Nevada Sparks Casino Hells Angel Slaying Star Witness Recants Testimony, Puts New Trial in Chaos
Posted on: April 28, 2017, 12:00h.
Last updated on: April 28, 2017, 12:42h.
The prosecution’s star witness in the murder of a Hells Angels boss at the Nugget Casino in Sparks, Nevada now claims his testimony was a fabrication, the Associated Press reported this week.
Gary “Jabbers” Rudnick’s account of the events of September 23, 2011, when a mass brawl broke out on the casino floor between rival Hells Angels and Vagos biker gangs, helped to convict Vagos gang member Ernesto Gonzalez for the murder of Jeffrey Pettigrew.
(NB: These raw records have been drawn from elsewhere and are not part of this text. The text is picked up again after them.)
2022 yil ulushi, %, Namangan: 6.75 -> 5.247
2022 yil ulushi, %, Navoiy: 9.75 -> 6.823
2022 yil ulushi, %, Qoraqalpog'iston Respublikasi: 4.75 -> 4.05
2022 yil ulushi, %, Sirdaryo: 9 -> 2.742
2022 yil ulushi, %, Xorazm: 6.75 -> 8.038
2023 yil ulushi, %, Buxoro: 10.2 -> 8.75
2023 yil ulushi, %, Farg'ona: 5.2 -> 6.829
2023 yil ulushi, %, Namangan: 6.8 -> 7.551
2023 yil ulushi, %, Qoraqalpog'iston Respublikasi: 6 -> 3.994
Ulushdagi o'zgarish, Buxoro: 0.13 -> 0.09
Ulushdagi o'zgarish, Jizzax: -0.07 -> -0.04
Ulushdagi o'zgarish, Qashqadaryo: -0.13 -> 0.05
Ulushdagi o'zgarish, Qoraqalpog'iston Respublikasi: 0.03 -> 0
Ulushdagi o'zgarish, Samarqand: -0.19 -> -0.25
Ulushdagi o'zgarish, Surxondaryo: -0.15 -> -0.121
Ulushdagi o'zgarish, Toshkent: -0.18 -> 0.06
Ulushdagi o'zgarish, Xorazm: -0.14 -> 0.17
Pettrigrew, president of the Hells Angels San Jose, California, chapter, was shot dead in the melee, which also left two Vagos members wounded. Hours later, a member of the Vagos gang was shot dead in apparent retaliation, leading the mayor of Sparks to declare a state of emergency.
Walking Back His Words
Gonzalez was caught a week later, when he told police his arrest came as a relief, because he believed the Hells Angels wanted to kill him. He was convicted of the Nugget murder in 2013, largely on the basis of Rudnick’s testimony, and sentenced to life in prison.
Rudnick, who was vice president of the Los Angeles chapter, said that Pettigrew had been murdered by Gonzalez on the orders of the Vagos international president over a turf war in San Jose. But Gonzalez is now scheduled to be retried, after the Nevada Supreme Court threw out his conviction based on improper jury instructions in the original trial. And now Rudnick says he made the whole story up.
Let’s Make a Deal
According to new court filings seen by the AP, Rudnick says there was actually no such assassination plot. Rather, Rudnick insisted he lied in order to obtain a plea deal that would give him a reduced sentence and a place on the federal witness protection program. He was accused of starting the fight in the casino that led to the killing, and served two years for conspiracy to commit murder.
Rudnick is now a free man.
“He states that he lied and there was never any conspiracy or meeting to ‘green light’ a hit,” Gonzalez’s lawyer, David Houston, told the AP?. “He says he was told he’d get probation if he testified the way the state wanted him to.”
Gonzalez has always insisted there was no pre-planned murder conspiracy, claiming he shot Pettigrew because the San Jose chapter leader, along with another Hells Angel, was kicking Rudnick so hard Gonzalez thought they would kill him.
The prosecution, meanwhile, believes that Rudnick’s recantation is itself a lie, and should be treated with skepticism. But historically, such change of testimony can make it more difficult to secure a second conviction.
Gonzalez’ retrial is slated for August. There is no official word on whether Ruddnick could be brought up on perjury charges now.